### READING TEXT

++++++++

Skip to main content

GPU Cost Allocation from CUR

This page converts GPU-hours (from Data Extraction) into dollar costs using your actual instance pricing from the AWS Cost and Usage Report (CUR).

The Formula

GPU Hourly Rate = Instance Hourly Cost (from CUR) ÷ GPUs Per Instance

User Cost = User GPU-Hours (from sreport) × GPU Hourly Rate
Team Cost = Team GPU-Hours (from sreport) × GPU Hourly Rate
Project Cost = Project GPU-Hours (from sacct) × GPU Hourly Rate

How HyperPod Billing Works in CUR

Critical

SageMaker HyperPod compute is billed under AmazonSageMaker in CUR — not under AmazonEC2. The instance type is embedded in the usage type string as Cluster:ml.<type>.

++++++++

### DATASET EXTRACT
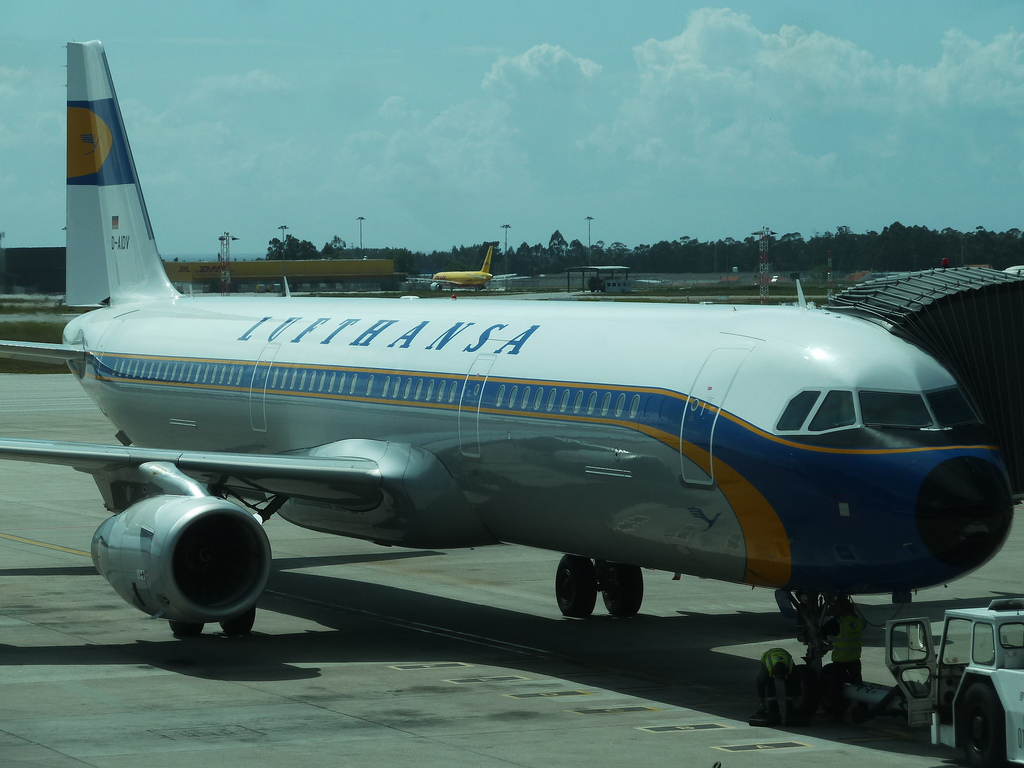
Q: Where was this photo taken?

++++++++

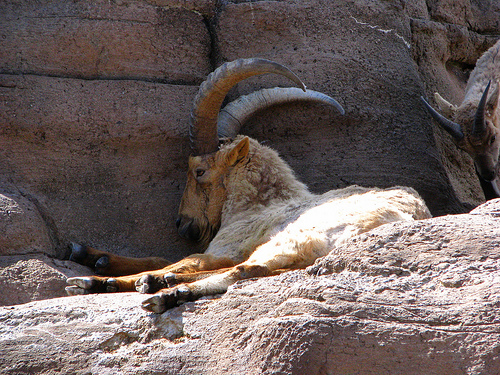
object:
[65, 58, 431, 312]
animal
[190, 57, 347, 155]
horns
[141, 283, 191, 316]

++++++++

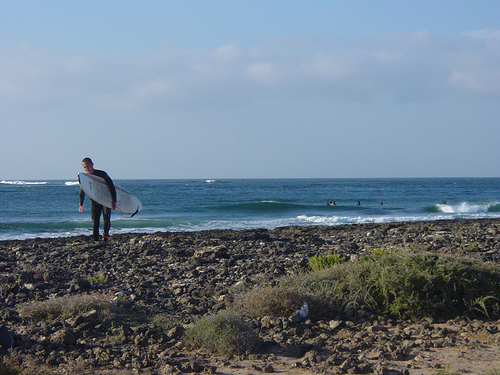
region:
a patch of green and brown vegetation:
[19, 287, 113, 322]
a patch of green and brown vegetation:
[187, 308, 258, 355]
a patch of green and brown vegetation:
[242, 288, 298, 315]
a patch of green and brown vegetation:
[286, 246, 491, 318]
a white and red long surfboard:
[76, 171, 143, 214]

++++++++

### WHAT THE TASK ASKS
Rewrite the GPU cost allocation page, starting at the words "User Cost = User" and stopping after "string as Cluster:ml.<type>.", with "GPU Hourly Rate" replaced by "Per-GPU Hourly Rate". The entries above have no connection to the GPU cost allocation page.

### EXPECTED OUTPUT
User Cost = User GPU-Hours (from sreport) × Per-GPU Hourly Rate
Team Cost = Team GPU-Hours (from sreport) × Per-GPU Hourly Rate
Project Cost = Project GPU-Hours (from sacct) × Per-GPU Hourly Rate

How HyperPod Billing Works in CUR

Critical

SageMaker HyperPod compute is billed under AmazonSageMaker in CUR — not under AmazonEC2. The instance type is embedded in the usage type string as Cluster:ml.<type>.